Let me further explain...The Office of Civil Rights (OCR) in recent months has acknowledged that providers are not making compliance implementation a priority to their practices. Thus, the increased risk of unauthorized access, use, and disclosure of protected (and quite vulnerable) patient health information is still a factor. Not to mention the risk of practices not appropriately implementing other critical areas of compliance, which also pose significant vulnerability to practices as well as the heightened risk of significant fines and penalties.
While this message to you only very briefly describes the risk to your practice, providers, workforce, and patients, the message to take away here is that the Office of Civil Rights means business — so much, in fact, that it was decided that the best and only way to make sure that practices understand the significance of compliance is for OCR (along with governing entities such as HIPAA, and others) to increase efforts of enforcement. In short, HIPAA has teeth — and sharp ones at that. There is no such thing as "under the radar" or "off the grid" for practicing providers today.
One component of enforcement is in HIPAA Security. It's a priority for HIPAA to ensure that potentially identifying and vulnerable patient information is secure. And rightfully so, when you consider the risk of potential identity theft, medical identity theft, and other dangers posed to patients due to the amount and types of information that health care providers have on each patient. Not to mention the difficulty in finding the source of, and stopping the effects of identity theft or medical identity theft, should that occur (which it does, all too often).
Though there are other components of compliance, the Security Risk Assessment is one very essential component to compliance, and for many reasons. The Security Risk Assessment shows your practice's good faith effort in establishing and maintaining appropriate policies and procedures that meet guidelines and minimize risk to your practices and protected information. The Security Risk Assessment is required as a way for practices to show ongoing monitoring of critical business systems.

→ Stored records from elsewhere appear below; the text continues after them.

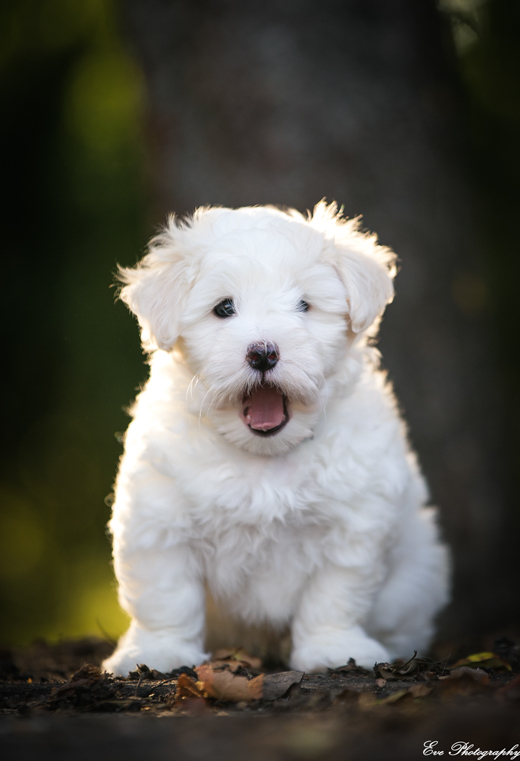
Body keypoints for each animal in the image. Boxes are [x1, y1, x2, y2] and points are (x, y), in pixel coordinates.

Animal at [103, 199, 448, 672]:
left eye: (304, 305)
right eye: (224, 308)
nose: (263, 352)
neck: (264, 457)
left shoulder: (353, 526)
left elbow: (334, 595)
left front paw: (333, 649)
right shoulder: (160, 521)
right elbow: (166, 595)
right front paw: (159, 651)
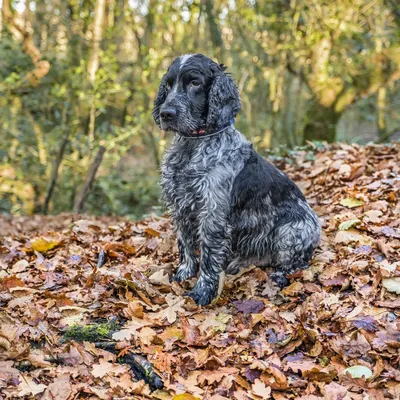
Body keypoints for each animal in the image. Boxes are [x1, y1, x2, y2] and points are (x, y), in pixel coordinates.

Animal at [152, 54, 320, 306]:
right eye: (169, 84)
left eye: (195, 83)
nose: (166, 113)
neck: (193, 146)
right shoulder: (179, 205)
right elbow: (186, 246)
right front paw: (184, 274)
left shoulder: (212, 214)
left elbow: (209, 258)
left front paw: (202, 292)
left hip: (292, 230)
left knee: (297, 263)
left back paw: (280, 276)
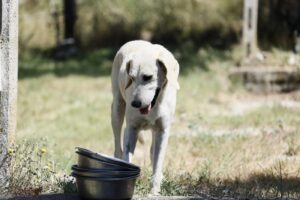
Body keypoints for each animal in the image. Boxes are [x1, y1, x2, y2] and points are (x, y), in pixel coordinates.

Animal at [110, 39, 179, 195]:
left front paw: (154, 190)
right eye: (131, 77)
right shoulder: (131, 128)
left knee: (152, 152)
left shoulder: (162, 131)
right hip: (117, 109)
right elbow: (127, 155)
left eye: (147, 77)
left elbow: (157, 161)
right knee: (118, 146)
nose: (135, 103)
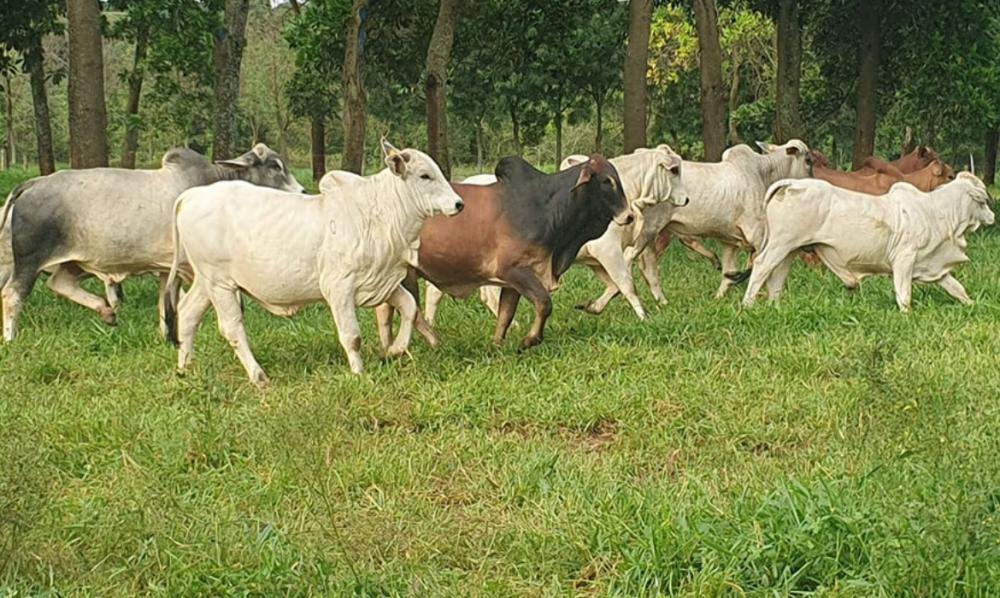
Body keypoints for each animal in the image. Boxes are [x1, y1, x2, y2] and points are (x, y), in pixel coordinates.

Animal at [0, 143, 304, 342]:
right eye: (275, 166)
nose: (302, 191)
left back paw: (107, 312)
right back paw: (11, 338)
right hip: (29, 260)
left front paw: (167, 336)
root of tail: (30, 184)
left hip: (76, 261)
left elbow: (164, 304)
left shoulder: (167, 269)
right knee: (13, 294)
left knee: (59, 283)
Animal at [162, 139, 462, 384]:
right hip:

Enforcement of this area is at an all time high and will continue to gain steam. The best thing practices can do is to be proactive.
And finally, the Security Risk Assessment is also required for Meaningful Use attestation. Practices that are found to have received incentive payments through Meaningful Use but have not appropriately conducted a Security Risk Assessment per attestation requirements are having to refund all of the incentive payments received as well as run the very high risk of more in depth investigations and other potential penalties.